TEXTO PARA LEITURA:

★ ★ ★

Por que o lado ocidental do Hemisfério Norte tem sido mais prejudicado que o restante do planeta? O motivo é a dependência das plantações americanas e europeias de apenas um tipo de abelha, a Apis mellifera. Importada da África e da Ásia para a polinização de plantações comerciais, a espécie ganhou a preferência de apicultores por não ser agressiva e manter colônias enormes e resistentes. Agora, porém, ela é a maior vítima da amedrontadora desordem.

Na França, por exemplo, 100 000 colônias de Apis mellifera foram perdidas desde 1995, e a taxa de mortalidade das abelhas triplicou. Diante disso, Paris é uma das cidades que mais têm adotado medidas conservacionistas. Em junho do ano passado, o município assinou o protocolo Abelha: a Sentinela do Meio Ambiente. Nele, a capital francesa se comprometeu a proibir a venda de uma série de pesticidas, além de ampliar o apoio à apicultura. Até 2020, planeja-se o plantio de 20 000 árvores em jardins parisienses, além de 300 000 novos metros quadrados de espaços verdes – em torno de um quinto da dimensão do Parque do Ibirapuera, em São Paulo. Paris ainda é o centro urbano com a maior presença de criadouros de abelhas da Europa, com um total de 600, ocupando uma área de 4,6 quilômetros quadrados – parte deles instalada em tetos de edifícios e casas.

★ ★ ★

O QUE FAZER:
1: Liste todos os nomes de lugares que aparecem no texto sobre as abelhas.
2: Por favor, reescreva em forma de lista o parágrafo do texto sobre as abelhas que começa com "Na França, por exemplo", mantendo os fatos principais.

DADOS FORNECIDOS:

★ ★ ★

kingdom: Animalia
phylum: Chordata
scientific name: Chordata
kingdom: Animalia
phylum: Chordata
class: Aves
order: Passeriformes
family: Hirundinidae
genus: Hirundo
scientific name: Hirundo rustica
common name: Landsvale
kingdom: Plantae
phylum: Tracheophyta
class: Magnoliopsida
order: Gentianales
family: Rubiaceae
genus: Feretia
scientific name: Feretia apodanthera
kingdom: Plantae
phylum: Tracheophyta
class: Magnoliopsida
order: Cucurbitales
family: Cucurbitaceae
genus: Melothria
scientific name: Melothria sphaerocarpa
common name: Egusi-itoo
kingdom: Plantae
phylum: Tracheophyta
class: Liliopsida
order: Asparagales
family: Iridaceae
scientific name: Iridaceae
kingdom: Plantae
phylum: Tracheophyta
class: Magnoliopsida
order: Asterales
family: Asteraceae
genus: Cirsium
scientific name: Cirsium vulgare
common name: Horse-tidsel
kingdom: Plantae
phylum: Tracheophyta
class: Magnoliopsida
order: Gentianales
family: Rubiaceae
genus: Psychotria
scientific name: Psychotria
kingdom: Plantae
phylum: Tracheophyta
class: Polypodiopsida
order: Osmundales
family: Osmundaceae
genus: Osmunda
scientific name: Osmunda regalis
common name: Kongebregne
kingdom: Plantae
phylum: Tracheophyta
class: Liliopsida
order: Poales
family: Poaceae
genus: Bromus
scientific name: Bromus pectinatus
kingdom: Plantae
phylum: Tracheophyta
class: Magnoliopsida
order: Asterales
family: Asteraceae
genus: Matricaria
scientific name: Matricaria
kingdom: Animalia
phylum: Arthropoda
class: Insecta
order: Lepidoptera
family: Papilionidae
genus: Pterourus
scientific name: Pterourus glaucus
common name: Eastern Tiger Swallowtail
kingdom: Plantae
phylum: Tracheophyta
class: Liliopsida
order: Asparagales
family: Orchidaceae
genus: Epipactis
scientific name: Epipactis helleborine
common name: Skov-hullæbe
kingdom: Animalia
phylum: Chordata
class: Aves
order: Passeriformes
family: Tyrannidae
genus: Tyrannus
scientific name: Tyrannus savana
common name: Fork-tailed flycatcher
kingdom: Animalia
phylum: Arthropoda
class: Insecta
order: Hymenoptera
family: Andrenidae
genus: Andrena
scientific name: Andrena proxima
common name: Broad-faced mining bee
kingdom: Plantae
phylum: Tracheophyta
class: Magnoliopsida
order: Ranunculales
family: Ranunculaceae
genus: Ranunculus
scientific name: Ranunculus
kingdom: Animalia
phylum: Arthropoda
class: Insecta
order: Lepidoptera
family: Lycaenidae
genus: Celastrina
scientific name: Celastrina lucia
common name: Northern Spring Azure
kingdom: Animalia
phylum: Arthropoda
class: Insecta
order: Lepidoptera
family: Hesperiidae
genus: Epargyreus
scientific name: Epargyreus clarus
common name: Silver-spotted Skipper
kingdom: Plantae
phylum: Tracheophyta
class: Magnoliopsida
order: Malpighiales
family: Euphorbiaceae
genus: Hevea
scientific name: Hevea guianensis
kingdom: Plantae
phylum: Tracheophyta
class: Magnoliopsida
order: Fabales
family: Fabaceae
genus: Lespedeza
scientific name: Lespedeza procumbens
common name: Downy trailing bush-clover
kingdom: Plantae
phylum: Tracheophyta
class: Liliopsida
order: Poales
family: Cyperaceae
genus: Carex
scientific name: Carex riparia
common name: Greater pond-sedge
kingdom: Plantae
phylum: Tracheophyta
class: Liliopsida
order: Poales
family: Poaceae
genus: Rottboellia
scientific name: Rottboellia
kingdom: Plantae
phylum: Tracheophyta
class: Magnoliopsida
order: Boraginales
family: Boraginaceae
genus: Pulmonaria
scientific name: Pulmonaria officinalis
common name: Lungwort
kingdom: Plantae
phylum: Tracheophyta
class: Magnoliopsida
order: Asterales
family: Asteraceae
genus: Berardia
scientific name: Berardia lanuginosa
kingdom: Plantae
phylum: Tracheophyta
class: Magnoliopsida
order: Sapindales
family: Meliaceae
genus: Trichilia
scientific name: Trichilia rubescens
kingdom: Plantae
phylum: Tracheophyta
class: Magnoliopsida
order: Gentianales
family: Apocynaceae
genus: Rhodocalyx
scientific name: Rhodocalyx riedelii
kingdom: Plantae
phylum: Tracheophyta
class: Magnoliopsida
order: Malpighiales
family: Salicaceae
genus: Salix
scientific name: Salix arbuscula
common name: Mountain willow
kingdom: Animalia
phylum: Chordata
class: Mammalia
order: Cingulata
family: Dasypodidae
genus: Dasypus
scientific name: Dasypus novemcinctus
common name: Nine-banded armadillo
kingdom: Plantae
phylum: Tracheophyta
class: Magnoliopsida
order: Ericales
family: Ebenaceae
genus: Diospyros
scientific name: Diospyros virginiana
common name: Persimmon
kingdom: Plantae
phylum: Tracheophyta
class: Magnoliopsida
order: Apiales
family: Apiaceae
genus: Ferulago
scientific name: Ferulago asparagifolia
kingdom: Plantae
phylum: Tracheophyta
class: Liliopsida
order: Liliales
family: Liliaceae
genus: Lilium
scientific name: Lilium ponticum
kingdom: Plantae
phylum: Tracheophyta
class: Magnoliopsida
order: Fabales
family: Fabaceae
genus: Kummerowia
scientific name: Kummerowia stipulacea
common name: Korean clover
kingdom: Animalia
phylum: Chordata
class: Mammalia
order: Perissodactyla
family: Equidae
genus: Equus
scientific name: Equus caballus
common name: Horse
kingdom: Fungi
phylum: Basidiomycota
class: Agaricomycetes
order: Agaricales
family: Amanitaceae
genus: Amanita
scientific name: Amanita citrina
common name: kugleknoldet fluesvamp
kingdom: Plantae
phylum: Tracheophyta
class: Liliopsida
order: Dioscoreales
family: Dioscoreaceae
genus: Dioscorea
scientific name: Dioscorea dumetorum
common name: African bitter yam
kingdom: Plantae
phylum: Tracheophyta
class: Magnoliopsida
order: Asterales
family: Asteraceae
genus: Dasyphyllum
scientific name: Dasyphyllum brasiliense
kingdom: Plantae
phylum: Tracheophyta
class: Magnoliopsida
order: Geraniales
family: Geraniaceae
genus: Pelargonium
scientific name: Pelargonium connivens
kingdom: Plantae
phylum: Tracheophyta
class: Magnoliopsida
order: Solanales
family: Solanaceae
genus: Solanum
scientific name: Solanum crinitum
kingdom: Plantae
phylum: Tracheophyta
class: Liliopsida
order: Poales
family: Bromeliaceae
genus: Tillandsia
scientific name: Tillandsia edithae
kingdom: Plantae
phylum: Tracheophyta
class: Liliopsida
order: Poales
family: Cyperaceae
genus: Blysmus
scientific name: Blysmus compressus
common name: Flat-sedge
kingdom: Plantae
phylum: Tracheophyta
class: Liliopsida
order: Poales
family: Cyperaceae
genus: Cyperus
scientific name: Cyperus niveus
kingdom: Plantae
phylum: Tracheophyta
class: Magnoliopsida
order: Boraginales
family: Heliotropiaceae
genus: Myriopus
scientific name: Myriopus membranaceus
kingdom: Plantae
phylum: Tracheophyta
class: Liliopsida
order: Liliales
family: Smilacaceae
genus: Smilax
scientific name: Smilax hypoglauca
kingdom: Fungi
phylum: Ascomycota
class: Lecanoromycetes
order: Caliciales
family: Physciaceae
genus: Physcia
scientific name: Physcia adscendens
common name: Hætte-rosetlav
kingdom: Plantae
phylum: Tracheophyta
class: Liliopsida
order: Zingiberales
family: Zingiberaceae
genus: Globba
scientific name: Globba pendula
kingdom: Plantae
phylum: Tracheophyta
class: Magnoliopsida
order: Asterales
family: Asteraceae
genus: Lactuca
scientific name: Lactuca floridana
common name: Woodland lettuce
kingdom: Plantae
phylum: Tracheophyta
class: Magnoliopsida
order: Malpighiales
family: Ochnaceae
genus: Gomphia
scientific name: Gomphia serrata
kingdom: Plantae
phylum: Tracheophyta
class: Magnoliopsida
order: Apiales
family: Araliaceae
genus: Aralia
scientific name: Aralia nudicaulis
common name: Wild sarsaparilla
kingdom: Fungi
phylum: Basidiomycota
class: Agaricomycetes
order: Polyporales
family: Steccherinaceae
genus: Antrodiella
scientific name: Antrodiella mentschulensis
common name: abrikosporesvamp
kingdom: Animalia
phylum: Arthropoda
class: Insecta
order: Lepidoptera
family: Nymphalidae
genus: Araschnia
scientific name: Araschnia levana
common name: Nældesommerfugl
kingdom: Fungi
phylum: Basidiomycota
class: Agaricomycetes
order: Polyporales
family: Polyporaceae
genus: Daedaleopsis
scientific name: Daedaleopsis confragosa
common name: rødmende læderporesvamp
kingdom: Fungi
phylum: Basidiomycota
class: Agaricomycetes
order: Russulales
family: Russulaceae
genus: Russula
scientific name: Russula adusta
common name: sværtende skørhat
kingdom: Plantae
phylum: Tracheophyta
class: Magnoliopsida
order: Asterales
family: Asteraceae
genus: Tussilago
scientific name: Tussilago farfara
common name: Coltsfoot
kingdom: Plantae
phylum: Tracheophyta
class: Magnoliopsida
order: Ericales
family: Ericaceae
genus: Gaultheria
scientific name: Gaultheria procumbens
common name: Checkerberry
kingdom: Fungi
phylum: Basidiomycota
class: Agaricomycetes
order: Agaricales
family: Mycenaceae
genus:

★ ★ ★

RESPOSTAS POR TAREFA:
1:
- Hemisfério Norte
- África
- Ásia
- França
- Paris
- Parque do Ibirapuera
- São Paulo
- Europa

2:
- Na França, 100 000 colônias de Apis mellifera foram perdidas desde 1995.
- A taxa de mortalidade das abelhas triplicou no país.
- Paris é uma das cidades que mais têm adotado medidas conservacionistas.
- Em junho do ano passado, o município assinou o protocolo Abelha: a Sentinela do Meio Ambiente.
- Pelo protocolo, Paris se comprometeu a proibir a venda de uma série de pesticidas e a ampliar o apoio à apicultura.
- Até 2020, planeja-se plantar 20 000 árvores em jardins parisienses e criar 300 000 novos metros quadrados de espaços verdes, cerca de um quinto da dimensão do Parque do Ibirapuera, em São Paulo.
- Paris é o centro urbano europeu com mais criadouros de abelhas. São 600, em uma área de 4,6 quilômetros quadrados, e parte deles fica em tetos de edifícios e casas.